** Opening PAGE TEXT block **

Ex-PM Brown to stand down as MP
Former prime minister Gordon Brown has confirmed he is standing down as an MP and ruled out becoming a Labour peer.
In a speech in his Kirkcaldy constituency, the 63-year-old said he would quit parliament at the general election in May.
Mr Brown played a key role in the Scottish independence referendum campaign this year, sparking speculation that he would stand for leader of Labour in Scotland - something he quickly dismissed.
He told constituents it was time for a "new person, with new ideas" to represent them.
The Labour MP has focused on charity work and his role as United Nations special envoy for global education since his resignation as prime minister in 2010.
He said: "We are not leaving Fife. It is London that I'm leaving and for the avoidance of any doubt, I'm not going back to Westminster, not to the House of Commons after the general election and not to the House of Lords.
"It is Fife where our home is and where we will be, where our children John and Fraser, who are here tonight, are happily at school and it is from Fife where I will do the new and extended work as the United Nations special envoy on global education."

** Closing PAGE TEXT block **
** Opening DATA SUPPLIED block **

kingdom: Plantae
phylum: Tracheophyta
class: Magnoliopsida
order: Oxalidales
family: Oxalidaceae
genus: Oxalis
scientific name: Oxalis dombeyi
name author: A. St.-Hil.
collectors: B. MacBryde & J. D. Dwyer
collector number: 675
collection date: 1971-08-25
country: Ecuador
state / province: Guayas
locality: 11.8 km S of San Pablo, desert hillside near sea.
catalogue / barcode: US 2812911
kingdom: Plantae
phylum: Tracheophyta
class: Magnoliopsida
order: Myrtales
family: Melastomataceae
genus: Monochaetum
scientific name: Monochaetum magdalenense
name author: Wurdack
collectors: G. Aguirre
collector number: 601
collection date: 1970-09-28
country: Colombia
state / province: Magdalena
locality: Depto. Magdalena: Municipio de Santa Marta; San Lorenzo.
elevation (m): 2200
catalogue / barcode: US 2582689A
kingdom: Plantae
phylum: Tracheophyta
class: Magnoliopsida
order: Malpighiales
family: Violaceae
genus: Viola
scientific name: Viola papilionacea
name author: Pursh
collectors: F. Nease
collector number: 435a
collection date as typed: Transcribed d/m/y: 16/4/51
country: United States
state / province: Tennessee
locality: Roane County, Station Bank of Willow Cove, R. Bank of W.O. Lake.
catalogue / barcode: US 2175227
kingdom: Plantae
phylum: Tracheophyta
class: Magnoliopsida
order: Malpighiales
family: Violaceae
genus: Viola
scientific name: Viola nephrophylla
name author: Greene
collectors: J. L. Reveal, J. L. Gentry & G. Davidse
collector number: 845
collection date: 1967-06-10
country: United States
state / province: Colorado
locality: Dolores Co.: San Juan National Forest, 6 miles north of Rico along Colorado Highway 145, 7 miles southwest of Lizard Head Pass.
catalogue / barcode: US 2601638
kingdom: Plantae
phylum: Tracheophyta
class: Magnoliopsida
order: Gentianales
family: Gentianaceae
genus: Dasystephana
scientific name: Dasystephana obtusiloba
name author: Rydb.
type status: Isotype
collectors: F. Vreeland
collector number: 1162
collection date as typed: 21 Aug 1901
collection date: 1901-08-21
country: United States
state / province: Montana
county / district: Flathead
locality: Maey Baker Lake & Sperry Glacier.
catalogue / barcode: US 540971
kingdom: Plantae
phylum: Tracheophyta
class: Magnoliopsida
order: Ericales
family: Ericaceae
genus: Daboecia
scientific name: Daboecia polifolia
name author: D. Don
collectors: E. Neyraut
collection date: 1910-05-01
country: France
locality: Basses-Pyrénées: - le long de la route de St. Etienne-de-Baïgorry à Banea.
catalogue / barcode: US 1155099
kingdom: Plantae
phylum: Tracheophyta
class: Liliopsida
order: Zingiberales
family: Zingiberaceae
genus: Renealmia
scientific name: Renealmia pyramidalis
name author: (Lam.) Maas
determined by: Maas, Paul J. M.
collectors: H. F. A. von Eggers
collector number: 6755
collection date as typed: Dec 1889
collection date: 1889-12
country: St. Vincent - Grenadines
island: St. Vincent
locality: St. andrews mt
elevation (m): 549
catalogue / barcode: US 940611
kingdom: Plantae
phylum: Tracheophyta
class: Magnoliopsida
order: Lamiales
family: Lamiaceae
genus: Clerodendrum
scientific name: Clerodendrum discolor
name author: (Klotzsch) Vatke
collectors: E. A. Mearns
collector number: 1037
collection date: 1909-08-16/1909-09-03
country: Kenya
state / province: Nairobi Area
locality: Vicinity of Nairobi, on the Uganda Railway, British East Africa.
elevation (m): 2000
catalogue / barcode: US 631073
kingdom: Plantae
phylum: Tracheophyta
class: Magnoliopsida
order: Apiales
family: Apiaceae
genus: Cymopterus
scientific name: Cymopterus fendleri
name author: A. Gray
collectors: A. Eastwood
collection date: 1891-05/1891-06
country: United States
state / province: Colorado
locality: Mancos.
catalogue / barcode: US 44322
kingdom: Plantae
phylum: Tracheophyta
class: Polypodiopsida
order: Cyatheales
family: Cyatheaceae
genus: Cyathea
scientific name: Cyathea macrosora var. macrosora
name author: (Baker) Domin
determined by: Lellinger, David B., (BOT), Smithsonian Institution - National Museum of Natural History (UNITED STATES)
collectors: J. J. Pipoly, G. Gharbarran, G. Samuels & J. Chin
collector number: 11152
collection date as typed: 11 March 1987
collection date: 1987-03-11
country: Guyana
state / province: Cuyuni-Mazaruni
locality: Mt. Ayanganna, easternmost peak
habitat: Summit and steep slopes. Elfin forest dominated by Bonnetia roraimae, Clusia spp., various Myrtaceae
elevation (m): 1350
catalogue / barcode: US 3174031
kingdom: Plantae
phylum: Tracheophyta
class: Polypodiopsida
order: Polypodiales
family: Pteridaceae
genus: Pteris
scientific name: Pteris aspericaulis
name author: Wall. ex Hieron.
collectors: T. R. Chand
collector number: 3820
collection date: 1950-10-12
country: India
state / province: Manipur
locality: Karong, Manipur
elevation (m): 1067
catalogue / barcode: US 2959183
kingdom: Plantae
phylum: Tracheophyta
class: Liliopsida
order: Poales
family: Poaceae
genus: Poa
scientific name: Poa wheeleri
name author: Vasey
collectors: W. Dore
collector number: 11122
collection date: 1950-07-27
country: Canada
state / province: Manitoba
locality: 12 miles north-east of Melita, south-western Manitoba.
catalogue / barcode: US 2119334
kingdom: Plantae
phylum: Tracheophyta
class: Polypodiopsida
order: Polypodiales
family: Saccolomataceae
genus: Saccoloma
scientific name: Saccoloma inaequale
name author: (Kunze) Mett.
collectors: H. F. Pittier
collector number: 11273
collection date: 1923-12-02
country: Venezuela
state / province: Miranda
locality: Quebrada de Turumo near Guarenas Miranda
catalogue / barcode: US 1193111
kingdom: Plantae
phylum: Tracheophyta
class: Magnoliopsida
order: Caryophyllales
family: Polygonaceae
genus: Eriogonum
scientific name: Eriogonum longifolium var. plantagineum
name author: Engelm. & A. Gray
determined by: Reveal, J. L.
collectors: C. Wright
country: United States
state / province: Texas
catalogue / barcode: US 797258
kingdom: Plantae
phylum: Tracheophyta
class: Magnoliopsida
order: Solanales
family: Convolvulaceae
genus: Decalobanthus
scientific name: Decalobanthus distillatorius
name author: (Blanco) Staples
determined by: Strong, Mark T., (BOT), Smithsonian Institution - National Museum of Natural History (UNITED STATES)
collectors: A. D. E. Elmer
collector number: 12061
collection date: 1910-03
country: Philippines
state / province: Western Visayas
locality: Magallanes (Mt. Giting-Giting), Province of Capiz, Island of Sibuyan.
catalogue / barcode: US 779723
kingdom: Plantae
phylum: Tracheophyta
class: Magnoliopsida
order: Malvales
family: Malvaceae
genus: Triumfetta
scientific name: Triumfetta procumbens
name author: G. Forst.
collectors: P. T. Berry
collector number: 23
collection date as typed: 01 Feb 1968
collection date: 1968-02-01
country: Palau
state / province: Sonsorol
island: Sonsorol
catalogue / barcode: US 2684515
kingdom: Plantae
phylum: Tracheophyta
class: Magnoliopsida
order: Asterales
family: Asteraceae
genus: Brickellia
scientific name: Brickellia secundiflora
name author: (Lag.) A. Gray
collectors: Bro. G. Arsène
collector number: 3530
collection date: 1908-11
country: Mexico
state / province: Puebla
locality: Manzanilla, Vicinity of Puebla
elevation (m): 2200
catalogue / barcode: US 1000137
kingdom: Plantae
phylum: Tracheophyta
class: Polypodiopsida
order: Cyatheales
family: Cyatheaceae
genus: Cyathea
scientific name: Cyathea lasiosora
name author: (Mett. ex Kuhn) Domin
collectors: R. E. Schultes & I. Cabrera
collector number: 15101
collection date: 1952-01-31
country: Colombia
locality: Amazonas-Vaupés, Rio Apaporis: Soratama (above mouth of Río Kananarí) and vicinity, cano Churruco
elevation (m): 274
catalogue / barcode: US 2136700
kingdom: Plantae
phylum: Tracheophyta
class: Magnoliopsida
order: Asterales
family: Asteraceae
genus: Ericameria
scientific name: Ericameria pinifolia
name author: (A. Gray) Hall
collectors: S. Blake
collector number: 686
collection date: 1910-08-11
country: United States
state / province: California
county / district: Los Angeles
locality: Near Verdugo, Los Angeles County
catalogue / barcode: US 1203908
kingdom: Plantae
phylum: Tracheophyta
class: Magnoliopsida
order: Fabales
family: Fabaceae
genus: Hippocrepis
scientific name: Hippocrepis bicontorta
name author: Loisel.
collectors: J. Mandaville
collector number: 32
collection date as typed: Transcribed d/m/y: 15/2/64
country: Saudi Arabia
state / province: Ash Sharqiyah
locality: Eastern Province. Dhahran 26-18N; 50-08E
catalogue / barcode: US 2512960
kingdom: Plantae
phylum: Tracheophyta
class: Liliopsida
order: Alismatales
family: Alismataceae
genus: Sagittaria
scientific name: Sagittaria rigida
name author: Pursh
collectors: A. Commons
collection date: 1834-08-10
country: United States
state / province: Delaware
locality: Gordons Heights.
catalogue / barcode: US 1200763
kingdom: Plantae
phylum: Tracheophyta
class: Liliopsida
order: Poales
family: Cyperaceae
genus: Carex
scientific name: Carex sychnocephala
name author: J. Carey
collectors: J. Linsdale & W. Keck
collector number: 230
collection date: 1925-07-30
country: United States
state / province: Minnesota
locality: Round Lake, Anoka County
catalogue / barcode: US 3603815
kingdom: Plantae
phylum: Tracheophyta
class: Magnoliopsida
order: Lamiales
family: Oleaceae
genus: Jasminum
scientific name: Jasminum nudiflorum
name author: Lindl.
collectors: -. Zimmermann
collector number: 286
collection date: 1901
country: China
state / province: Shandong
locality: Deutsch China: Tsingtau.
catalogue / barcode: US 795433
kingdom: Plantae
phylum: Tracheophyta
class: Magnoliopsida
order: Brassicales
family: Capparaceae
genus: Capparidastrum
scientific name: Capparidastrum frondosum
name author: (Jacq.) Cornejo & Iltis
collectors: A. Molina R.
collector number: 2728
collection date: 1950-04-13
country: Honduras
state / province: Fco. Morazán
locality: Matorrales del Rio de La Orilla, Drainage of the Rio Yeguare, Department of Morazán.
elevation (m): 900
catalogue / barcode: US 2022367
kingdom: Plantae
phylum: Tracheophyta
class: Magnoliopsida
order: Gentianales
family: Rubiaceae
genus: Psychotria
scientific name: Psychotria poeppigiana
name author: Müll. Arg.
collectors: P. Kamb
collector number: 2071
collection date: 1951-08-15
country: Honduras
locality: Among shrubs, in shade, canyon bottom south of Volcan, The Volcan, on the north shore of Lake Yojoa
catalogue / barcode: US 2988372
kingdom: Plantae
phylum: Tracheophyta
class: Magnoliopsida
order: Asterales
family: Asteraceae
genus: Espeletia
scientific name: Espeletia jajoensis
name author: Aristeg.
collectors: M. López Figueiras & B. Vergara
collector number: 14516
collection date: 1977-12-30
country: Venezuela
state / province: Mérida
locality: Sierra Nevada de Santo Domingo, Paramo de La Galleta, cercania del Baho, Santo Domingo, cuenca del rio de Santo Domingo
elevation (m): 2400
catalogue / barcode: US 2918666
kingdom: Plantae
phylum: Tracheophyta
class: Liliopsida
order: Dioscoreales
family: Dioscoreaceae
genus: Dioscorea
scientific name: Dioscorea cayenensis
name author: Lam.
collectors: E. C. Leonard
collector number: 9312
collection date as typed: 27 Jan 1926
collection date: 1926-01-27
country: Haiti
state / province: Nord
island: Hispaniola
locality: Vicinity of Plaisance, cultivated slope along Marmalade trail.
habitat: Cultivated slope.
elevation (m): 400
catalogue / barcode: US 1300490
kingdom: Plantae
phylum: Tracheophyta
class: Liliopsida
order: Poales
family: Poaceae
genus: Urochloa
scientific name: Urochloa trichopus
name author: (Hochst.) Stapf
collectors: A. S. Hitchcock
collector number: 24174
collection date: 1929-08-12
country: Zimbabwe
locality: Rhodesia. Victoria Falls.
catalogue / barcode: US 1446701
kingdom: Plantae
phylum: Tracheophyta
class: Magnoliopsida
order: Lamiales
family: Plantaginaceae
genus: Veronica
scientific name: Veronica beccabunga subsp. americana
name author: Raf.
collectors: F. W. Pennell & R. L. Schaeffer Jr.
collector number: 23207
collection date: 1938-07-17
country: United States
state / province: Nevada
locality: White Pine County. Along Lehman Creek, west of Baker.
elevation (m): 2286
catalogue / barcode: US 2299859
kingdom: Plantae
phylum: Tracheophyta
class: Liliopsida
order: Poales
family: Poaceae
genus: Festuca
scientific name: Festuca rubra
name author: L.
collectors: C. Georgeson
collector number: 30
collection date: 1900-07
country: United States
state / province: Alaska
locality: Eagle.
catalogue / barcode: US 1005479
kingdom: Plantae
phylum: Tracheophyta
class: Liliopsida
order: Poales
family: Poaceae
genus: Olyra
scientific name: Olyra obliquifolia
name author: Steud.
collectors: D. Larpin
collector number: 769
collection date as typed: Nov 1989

** Closing DATA SUPPLIED block **

# REQUIRED ACTIONS:
- A) List every person named in the report on Gordon Brown standing down.
- B) Using the report on Gordon Brown standing down, decide whether each statement agrees with it: (i) Brown will leave parliament at the general election in May. (ii) Brown resigned as prime minister in 2012. (iii) Brown left open a move to the House of Lords. Answer yes or no for each, quoting the deciding words.

# ANSWERS BY ITEM NUMBER:
- A) Gordon Brown, John, Fraser

- B)
(i) Yes: "he would quit parliament at the general election in May"
(ii) No: "since his resignation as prime minister in 2010"
(iii) No: "not to the House of Lords"